Dear the Internet,
So it’s been a long, long while since I updated this site. And that reason for the silence is fairly straightforward. He looks like this:
James Peter Street turned up on New Years Eve and has been busy being the best thing in the entire universe. And being awfully distracting from the many, many things his father has to do.
So, if you haven’t been following me on Twitter or Facebook – and you totally can do those things – you might assume that I’ve not been spending the fleeting hours when James is briefly asleep madly writing columns (such as the View from the Street column at the Sydney Morning Herald) and/or doing podcasts. But rest assured: that’s what’s been going on.
(Speaking of which: the next live recording of the Double Disillusionists podcast with m’self and the charming and erudite Dom Knight is at Redfern’s Giant Dwarf on Tuesday 2 May, with special guests Mark Humphries of SBS’s The Feed and the former premier of NSW, Kristina Kenneally! Tickets are on sale now, and if we do say so ourselves it’s going to be a great one.)
But on the subject of writing: I’m working on a book at the moment about Australian music – yes, the one that got mentioned about a year ago, before I got completely sidetracked by The Curious Story of Malcolm Turnbull – and I was wondering… what would you say was the most culturally significant Australian song ever?

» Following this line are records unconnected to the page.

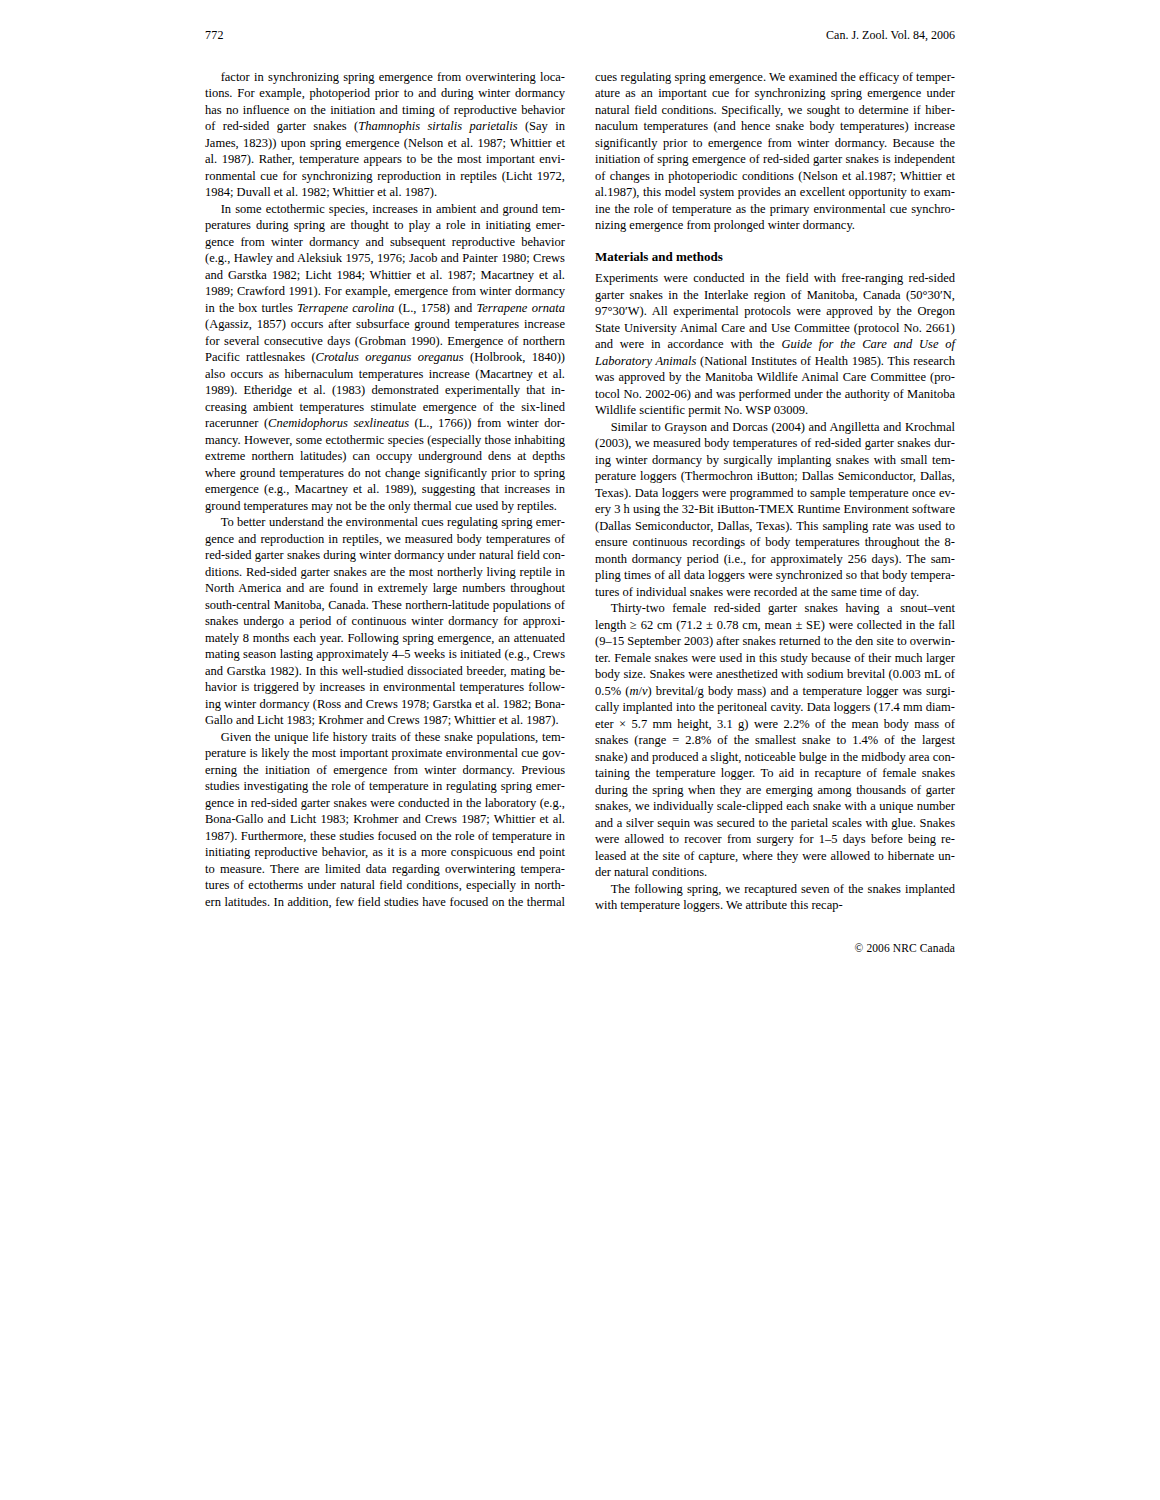772 Can. J. Zool. Vol. 84, 2006
factor in synchronizing spring emergence from overwintering locations. For example, photoperiod prior to and during winter dormancy has no influence on the initiation and timing of reproductive behavior of red-sided garter snakes (Thamnophis sirtalis parietalis (Say in James, 1823)) upon spring emergence (Nelson et al. 1987; Whittier et al. 1987). Rather, temperature appears to be the most important environmental cue for synchronizing reproduction in reptiles (Licht 1972, 1984; Duvall et al. 1982; Whittier et al. 1987).
In some ectothermic species, increases in ambient and ground temperatures during spring are thought to play a role in initiating emergence from winter dormancy and subsequent reproductive behavior (e.g., Hawley and Aleksiuk 1975, 1976; Jacob and Painter 1980; Crews and Garstka 1982; Licht 1984; Whittier et al. 1987; Macartney et al. 1989; Crawford 1991). For example, emergence from winter dormancy in the box turtles Terrapene carolina (L., 1758) and Terrapene ornata (Agassiz, 1857) occurs after subsurface ground temperatures increase for several consecutive days (Grobman 1990). Emergence of northern Pacific rattlesnakes (Crotalus oreganus oreganus (Holbrook, 1840)) also occurs as hibernaculum temperatures increase (Macartney et al. 1989). Etheridge et al. (1983) demonstrated experimentally that increasing ambient temperatures stimulate emergence of the six-lined racerunner (Cnemidophorus sexlineatus (L., 1766)) from winter dormancy. However, some ectothermic species (especially those inhabiting extreme northern latitudes) can occupy underground dens at depths where ground temperatures do not change significantly prior to spring emergence (e.g., Macartney et al. 1989), suggesting that increases in ground temperatures may not be the only thermal cue used by reptiles.
To better understand the environmental cues regulating spring emergence and reproduction in reptiles, we measured body temperatures of red-sided garter snakes during winter dormancy under natural field conditions. Red-sided garter snakes are the most northerly living reptile in North America and are found in extremely large numbers throughout south-central Manitoba, Canada. These northern-latitude populations of snakes undergo a period of continuous winter dormancy for approximately 8 months each year. Following spring emergence, an attenuated mating season lasting approximately 4–5 weeks is initiated (e.g., Crews and Garstka 1982). In this well-studied dissociated breeder, mating behavior is triggered by increases in environmental temperatures following winter dormancy (Ross and Crews 1978; Garstka et al. 1982; Bona-Gallo and Licht 1983; Krohmer and Crews 1987; Whittier et al. 1987).
Given the unique life history traits of these snake populations, temperature is likely the most important proximate environmental cue governing the initiation of emergence from winter dormancy. Previous studies investigating the role of temperature in regulating spring emergence in red-sided garter snakes were conducted in the laboratory (e.g., Bona-Gallo and Licht 1983; Krohmer and Crews 1987; Whittier et al. 1987). Furthermore, these studies focused on the role of temperature in initiating reproductive behavior, as it is a more conspicuous end point to measure. There are limited data regarding overwintering temperatures of ectotherms under natural field conditions, especially in northern latitudes. In addition, few field studies have focused on the thermal cues regulating spring emergence. We examined the efficacy of temperature as an important cue for synchronizing spring emergence under natural field conditions. Specifically, we sought to determine if hibernaculum temperatures (and hence snake body temperatures) increase significantly prior to emergence from winter dormancy. Because the initiation of spring emergence of red-sided garter snakes is independent of changes in photoperiodic conditions (Nelson et al.1987; Whittier et al.1987), this model system provides an excellent opportunity to examine the role of temperature as the primary environmental cue synchronizing emergence from prolonged winter dormancy.
Materials and methods
Experiments were conducted in the field with free-ranging red-sided garter snakes in the Interlake region of Manitoba, Canada (50°30′N, 97°30′W). All experimental protocols were approved by the Oregon State University Animal Care and Use Committee (protocol No. 2661) and were in accordance with the Guide for the Care and Use of Laboratory Animals (National Institutes of Health 1985). This research was approved by the Manitoba Wildlife Animal Care Committee (protocol No. 2002-06) and was performed under the authority of Manitoba Wildlife scientific permit No. WSP 03009.
Similar to Grayson and Dorcas (2004) and Angilletta and Krochmal (2003), we measured body temperatures of red-sided garter snakes during winter dormancy by surgically implanting snakes with small temperature loggers (Thermochron iButton; Dallas Semiconductor, Dallas, Texas). Data loggers were programmed to sample temperature once every 3 h using the 32-Bit iButton-TMEX Runtime Environment software (Dallas Semiconductor, Dallas, Texas). This sampling rate was used to ensure continuous recordings of body temperatures throughout the 8-month dormancy period (i.e., for approximately 256 days). The sampling times of all data loggers were synchronized so that body temperatures of individual snakes were recorded at the same time of day.
Thirty-two female red-sided garter snakes having a snout–vent length ≥ 62 cm (71.2 ± 0.78 cm, mean ± SE) were collected in the fall (9–15 September 2003) after snakes returned to the den site to overwinter. Female snakes were used in this study because of their much larger body size. Snakes were anesthetized with sodium brevital (0.003 mL of 0.5% (m/v) brevital/g body mass) and a temperature logger was surgically implanted into the peritoneal cavity. Data loggers (17.4 mm diameter × 5.7 mm height, 3.1 g) were 2.2% of the mean body mass of snakes (range = 2.8% of the smallest snake to 1.4% of the largest snake) and produced a slight, noticeable bulge in the midbody area containing the temperature logger. To aid in recapture of female snakes during the spring when they are emerging among thousands of garter snakes, we individually scale-clipped each snake with a unique number and a silver sequin was secured to the parietal scales with glue. Snakes were allowed to recover from surgery for 1–5 days before being released at the site of capture, where they were allowed to hibernate under natural conditions.
The following spring, we recaptured seven of the snakes implanted with temperature loggers. We attribute this recap-
© 2006 NRC Canada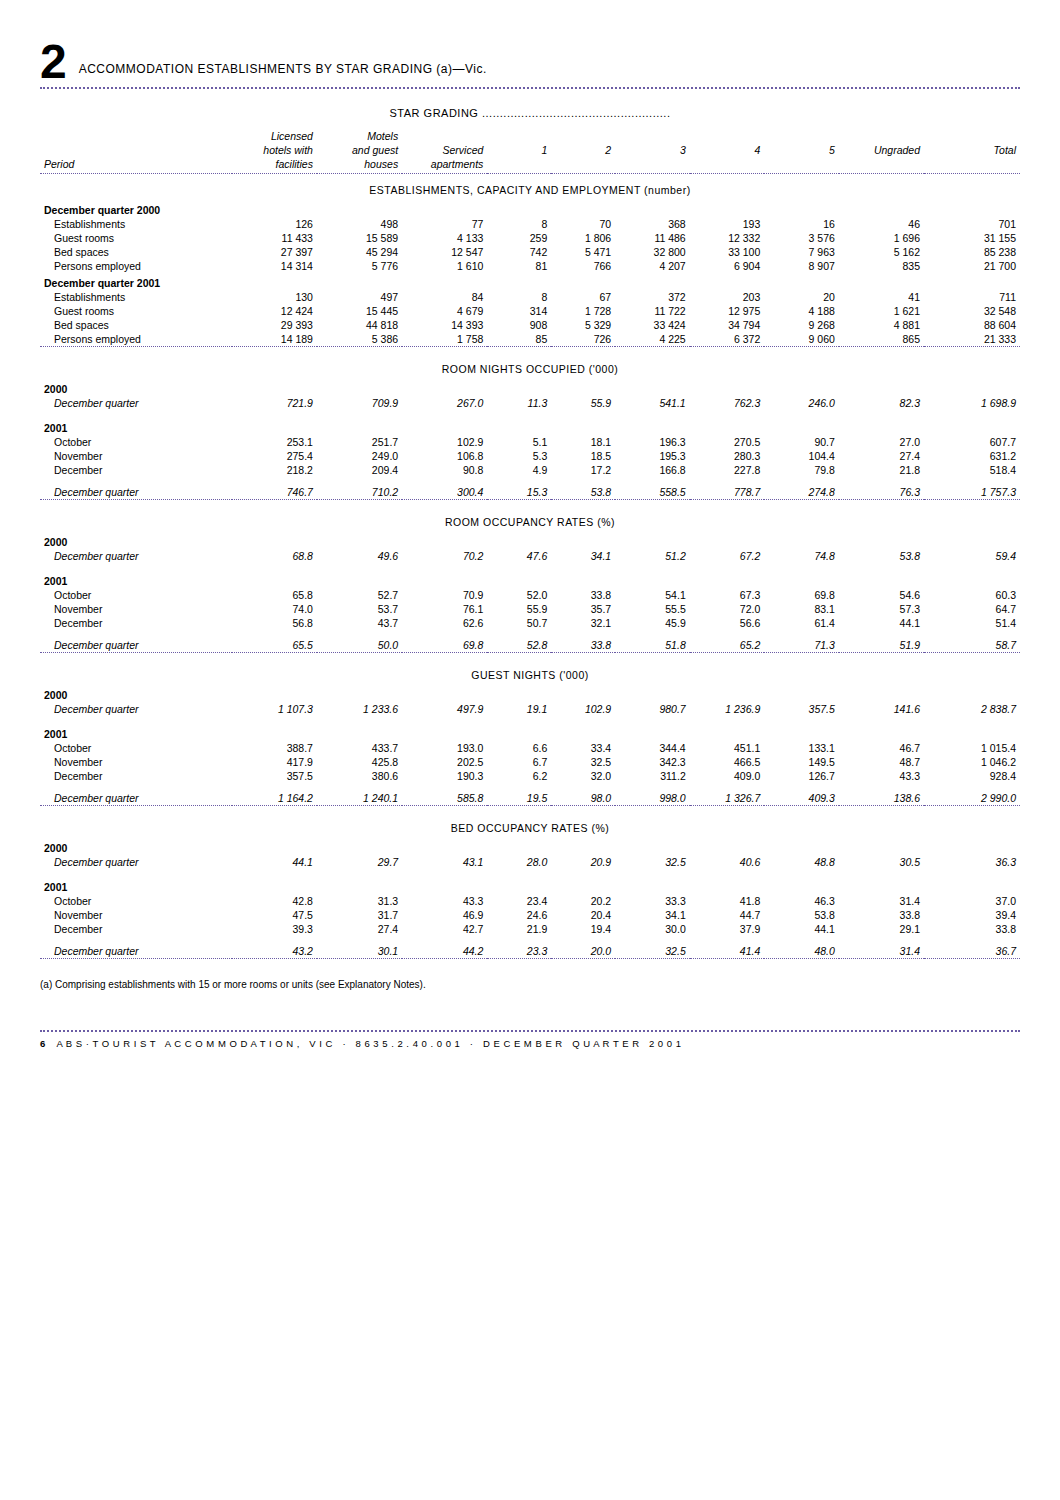2
ACCOMMODATION ESTABLISHMENTS BY STAR GRADING (a)—Vic.
STAR GRADING .....................................................
| | Licensed | Motels | | | | | | | | |
| --- | --- | --- | --- | --- | --- | --- | --- | --- | --- | --- |
| | hotels with | and guest | Serviced | 1 | 2 | 3 | 4 | 5 | Ungraded | Total |
| Period | facilities | houses | apartments | | | | | | | |
| ESTABLISHMENTS, CAPACITY AND EMPLOYMENT (number) |
| December quarter 2000 |
| Establishments | 126 | 498 | 77 | 8 | 70 | 368 | 193 | 16 | 46 | 701 |
| Guest rooms | 11 433 | 15 589 | 4 133 | 259 | 1 806 | 11 486 | 12 332 | 3 576 | 1 696 | 31 155 |
| Bed spaces | 27 397 | 45 294 | 12 547 | 742 | 5 471 | 32 800 | 33 100 | 7 963 | 5 162 | 85 238 |
| Persons employed | 14 314 | 5 776 | 1 610 | 81 | 766 | 4 207 | 6 904 | 8 907 | 835 | 21 700 |
| December quarter 2001 |
| Establishments | 130 | 497 | 84 | 8 | 67 | 372 | 203 | 20 | 41 | 711 |
| Guest rooms | 12 424 | 15 445 | 4 679 | 314 | 1 728 | 11 722 | 12 975 | 4 188 | 1 621 | 32 548 |
| Bed spaces | 29 393 | 44 818 | 14 393 | 908 | 5 329 | 33 424 | 34 794 | 9 268 | 4 881 | 88 604 |
| Persons employed | 14 189 | 5 386 | 1 758 | 85 | 726 | 4 225 | 6 372 | 9 060 | 865 | 21 333 |
| ROOM NIGHTS OCCUPIED ('000) |
| 2000 |
| December quarter | 721.9 | 709.9 | 267.0 | 11.3 | 55.9 | 541.1 | 762.3 | 246.0 | 82.3 | 1 698.9 |
| 2001 |
| October | 253.1 | 251.7 | 102.9 | 5.1 | 18.1 | 196.3 | 270.5 | 90.7 | 27.0 | 607.7 |
| November | 275.4 | 249.0 | 106.8 | 5.3 | 18.5 | 195.3 | 280.3 | 104.4 | 27.4 | 631.2 |
| December | 218.2 | 209.4 | 90.8 | 4.9 | 17.2 | 166.8 | 227.8 | 79.8 | 21.8 | 518.4 |
| December quarter | 746.7 | 710.2 | 300.4 | 15.3 | 53.8 | 558.5 | 778.7 | 274.8 | 76.3 | 1 757.3 |
| ROOM OCCUPANCY RATES (%) |
| 2000 |
| December quarter | 68.8 | 49.6 | 70.2 | 47.6 | 34.1 | 51.2 | 67.2 | 74.8 | 53.8 | 59.4 |
| 2001 |
| October | 65.8 | 52.7 | 70.9 | 52.0 | 33.8 | 54.1 | 67.3 | 69.8 | 54.6 | 60.3 |
| November | 74.0 | 53.7 | 76.1 | 55.9 | 35.7 | 55.5 | 72.0 | 83.1 | 57.3 | 64.7 |
| December | 56.8 | 43.7 | 62.6 | 50.7 | 32.1 | 45.9 | 56.6 | 61.4 | 44.1 | 51.4 |
| December quarter | 65.5 | 50.0 | 69.8 | 52.8 | 33.8 | 51.8 | 65.2 | 71.3 | 51.9 | 58.7 |
| GUEST NIGHTS ('000) |
| 2000 |
| December quarter | 1 107.3 | 1 233.6 | 497.9 | 19.1 | 102.9 | 980.7 | 1 236.9 | 357.5 | 141.6 | 2 838.7 |
| 2001 |
| October | 388.7 | 433.7 | 193.0 | 6.6 | 33.4 | 344.4 | 451.1 | 133.1 | 46.7 | 1 015.4 |
| November | 417.9 | 425.8 | 202.5 | 6.7 | 32.5 | 342.3 | 466.5 | 149.5 | 48.7 | 1 046.2 |
| December | 357.5 | 380.6 | 190.3 | 6.2 | 32.0 | 311.2 | 409.0 | 126.7 | 43.3 | 928.4 |
| December quarter | 1 164.2 | 1 240.1 | 585.8 | 19.5 | 98.0 | 998.0 | 1 326.7 | 409.3 | 138.6 | 2 990.0 |
| BED OCCUPANCY RATES (%) |
| 2000 |
| December quarter | 44.1 | 29.7 | 43.1 | 28.0 | 20.9 | 32.5 | 40.6 | 48.8 | 30.5 | 36.3 |
| 2001 |
| October | 42.8 | 31.3 | 43.3 | 23.4 | 20.2 | 33.3 | 41.8 | 46.3 | 31.4 | 37.0 |
| November | 47.5 | 31.7 | 46.9 | 24.6 | 20.4 | 34.1 | 44.7 | 53.8 | 33.8 | 39.4 |
| December | 39.3 | 27.4 | 42.7 | 21.9 | 19.4 | 30.0 | 37.9 | 44.1 | 29.1 | 33.8 |
| December quarter | 43.2 | 30.1 | 44.2 | 23.3 | 20.0 | 32.5 | 41.4 | 48.0 | 31.4 | 36.7 |
(a) Comprising establishments with 15 or more rooms or units (see Explanatory Notes).
6 A B S · T O U R I S T A C C O M M O D A T I O N , V I C · 8 6 3 5 . 2 . 4 0 . 0 0 1 · D E C E M B E R Q U A R T E R 2 0 0 1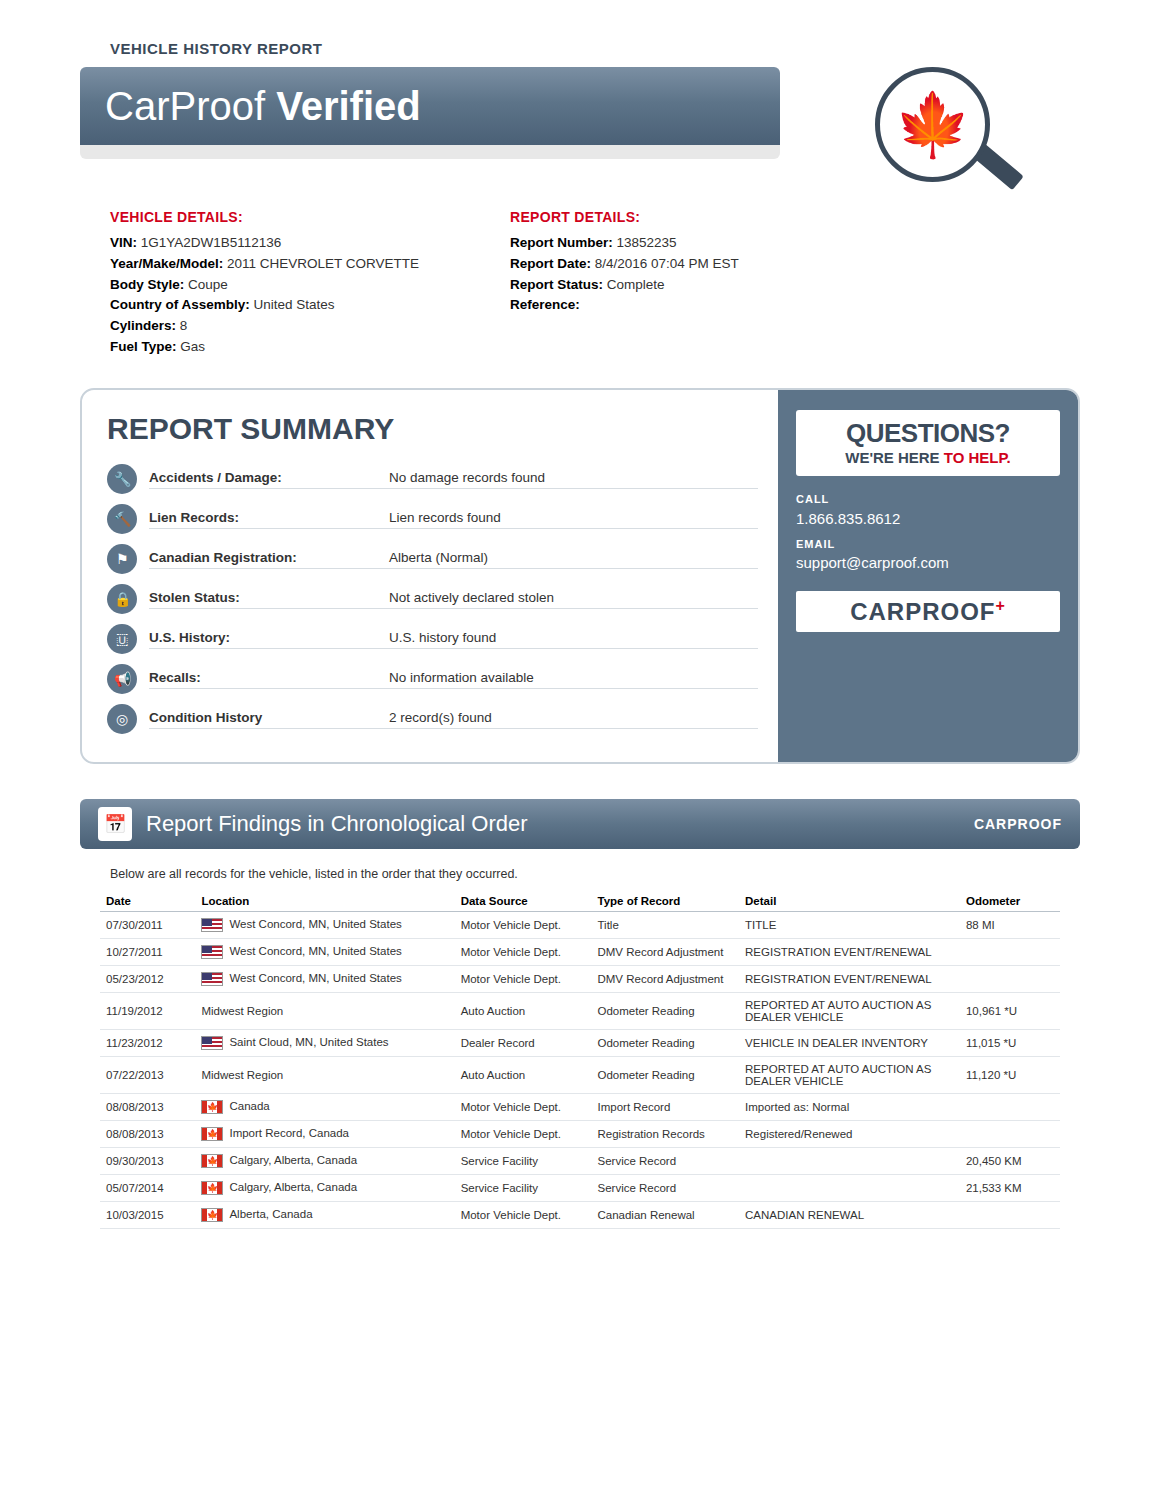VEHICLE HISTORY REPORT
CarProof Verified
🍁
VEHICLE DETAILS:
VIN: 1G1YA2DW1B5112136
Year/Make/Model: 2011 CHEVROLET CORVETTE
Body Style: Coupe
Country of Assembly: United States
Cylinders: 8
Fuel Type: Gas
REPORT DETAILS:
Report Number: 13852235
Report Date: 8/4/2016 07:04 PM EST
Report Status: Complete
Reference:
REPORT SUMMARY
🔧
Accidents / Damage:
No damage records found
🔨
Lien Records:
Lien records found
⚑
Canadian Registration:
Alberta (Normal)
🔒
Stolen Status:
Not actively declared stolen
🇺
U.S. History:
U.S. history found
📢
Recalls:
No information available
◎
Condition History
2 record(s) found
QUESTIONS?
WE'RE HERE TO HELP.
CALL
1.866.835.8612
EMAIL
support@carproof.com
CARPROOF+
📅
Report Findings in Chronological Order
CARPROOF
Below are all records for the vehicle, listed in the order that they occurred.
| Date | Location | Data Source | Type of Record | Detail | Odometer |
| --- | --- | --- | --- | --- | --- |
| 07/30/2011 | West Concord, MN, United States | Motor Vehicle Dept. | Title | TITLE | 88 MI |
| 10/27/2011 | West Concord, MN, United States | Motor Vehicle Dept. | DMV Record Adjustment | REGISTRATION EVENT/RENEWAL | |
| 05/23/2012 | West Concord, MN, United States | Motor Vehicle Dept. | DMV Record Adjustment | REGISTRATION EVENT/RENEWAL | |
| 11/19/2012 | Midwest Region | Auto Auction | Odometer Reading | REPORTED AT AUTO AUCTION AS DEALER VEHICLE | 10,961 *U |
| 11/23/2012 | Saint Cloud, MN, United States | Dealer Record | Odometer Reading | VEHICLE IN DEALER INVENTORY | 11,015 *U |
| 07/22/2013 | Midwest Region | Auto Auction | Odometer Reading | REPORTED AT AUTO AUCTION AS DEALER VEHICLE | 11,120 *U |
| 08/08/2013 | 🍁 Canada | Motor Vehicle Dept. | Import Record | Imported as: Normal | |
| 08/08/2013 | 🍁 Import Record, Canada | Motor Vehicle Dept. | Registration Records | Registered/Renewed | |
| 09/30/2013 | 🍁 Calgary, Alberta, Canada | Service Facility | Service Record | | 20,450 KM |
| 05/07/2014 | 🍁 Calgary, Alberta, Canada | Service Facility | Service Record | | 21,533 KM |
| 10/03/2015 | 🍁 Alberta, Canada | Motor Vehicle Dept. | Canadian Renewal | CANADIAN RENEWAL | |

Not necessarily your favourite, you understand – but the one that you think either changed things or signified a significant moment in our culture. ‘Treaty’? ‘Khe Sahn’? ‘Friday On My Mind’? ‘Cattle & Cane’? ‘Man Overboard’? ‘Down Under’? ‘Throw Your Arms Around Me’? ‘Shaddap You Face’?
The book, y’see, will be the 50(ish) songs that shaped Australia, and I’ve got a long, long list which I’m still winnowing down. And you, beloved reader, could be part of that process, either by making me feel better about my choices and/or reminding me of something I completely, bafflingly overlooked.
The comments are yours: what are the songs that shaped our nation?